Infinitely Losing My Edge
Yeah, I'm losing my edge.
I'm losing my edge.
The kids are coming up from behind.
I'm losing my edge.
I'm losing my edge to the kids from Ivory Coast and from Bremen.
But I was there.
I was there in 1975.
I was there at the first Throbbing Gristle show in London.
I'm losing my edge.
I'm losing my edge to the kids whose footsteps I hear when they get on the decks.
I'm losing my edge to the internet seekers who can tell me every member of every good group from 1964 to 1974.
I'm losing my edge.
To all the kids in Spokane and Delhi.
I'm losing my edge to the art-school Stockholm kids in little jackets and borrowed nostalgia for the unremembered nineties.
I'm losing my edge.
I'm losing my edge.
I can hear the footsteps every night on the decks.
But I was there.
I was there in 1983 at the first Art of Noise practice in a loft in London.
I was working on the mellotron sounds with much patience.
I was there when Robert Palmer started up his first band.
I told him, "Don't do it that way. You'll never make a dime."
I was there.
I was the first guy playing Angels of Light & Akron/Family to the crunk kids.
I played it at the Crocodile.
Everybody thought I was crazy.
We all know.
I was there.
I was there.
I've never been wrong.
But I'm losing my edge to better-looking people with better ideas and more talent.
And they're actually really, really nice.
I'm losing my edge.
I heard you have a compilation of every good song ever done by anybody.
Every great song by Tubeway Army. All the underground hits.
All Cybotron tracks. I heard you have a vinyl of every Guru Guru record on German import.

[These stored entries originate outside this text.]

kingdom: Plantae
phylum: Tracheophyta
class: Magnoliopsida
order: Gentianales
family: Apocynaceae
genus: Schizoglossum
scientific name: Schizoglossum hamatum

I heard that you have a white label of every seminal disco hit - 1985, '86, '87.
I heard that you have a CD compilation of every good '80s cut and another box set from the '80s.

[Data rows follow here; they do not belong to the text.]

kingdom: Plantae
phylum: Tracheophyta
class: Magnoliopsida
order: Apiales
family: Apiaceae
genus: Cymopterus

I hear you're buying a linndrum and an oboe and are throwing your macbook out the window because you want to make something real. You want to make a The Leaves record.
I hear that you and your band have sold your clarinet and bought a harpsichord.
I hear that you and your band have sold your harpsichord and bought a clarinet.
I hear everybody that you know is more relevant than everybody that I know.
But have you seen my records?
The Trojans,
Y Pants,
Orchestral Manoeuvres in the Dark,
Girls At Our Best!,
Chris Corsano,
Curtis Mayfield,
Bobby Womack,
Soft Cell,
Deepchord,
Unrelated Segments,
X-101,
The Barracudas,
Eve St. Jones,
Silicon Teens,
Angels of Light & Akron/Family,
Gabor Szabo,
The Pretty Things,
Cybotron,
Robert Hood,
Scott Walker + Sunn O))),
Barry Ungar,
Average White Band,
Japan,
Ronnie Foster,
Bronski Beat,
A Flock of Seagulls,
Strawberry Alarm Clock,
Sunsets and Hearts,
Circle Jerks,
Bang On A Can,
KRS-One,
Drexciya,
Lungfish,
Wasted Youth,
Joe Smooth,
10cc,
Johnny Clarke,
Jawbox,
The Offenders,
The Dave Clark Five,
Captain Beefheart & His Magic Band,
X-Ray Spex,
Minutemen,
The Star Department,
Goldenarms,
Bill Wells,
The Raincoats,
Marc Romboy vs. Booka Shade,
Duran Duran,
The Detroit Cobras,
Cameo,
It's A Beautiful Day,
Art Ensemble Of Chicago,
DeepChord presents Echospace,
Howard Jones,
48th St. Collective,
Soulsonic Force,
Procol Harum,
John Coltrane,
The Litter,
Lou Reed & John Cale,
Pantaleimon,
Radiopuhelimet, Radiopuhelimet, Radiopuhelimet, Radiopuhelimet.
You don't know what you really want.
You don't know what you really want.
You don't know what you really want.
You don't know what you really want.
You don't know what you really want.
You don't know what you really want.
You don't know what you really want.
You don't know what you really want.
You don't know what you really want.
You don't know what you really want.
You don't know what you really want.
You don't know what you really want.
You don't know what you really want.
You don't know what you really want.
You don't know what you really want.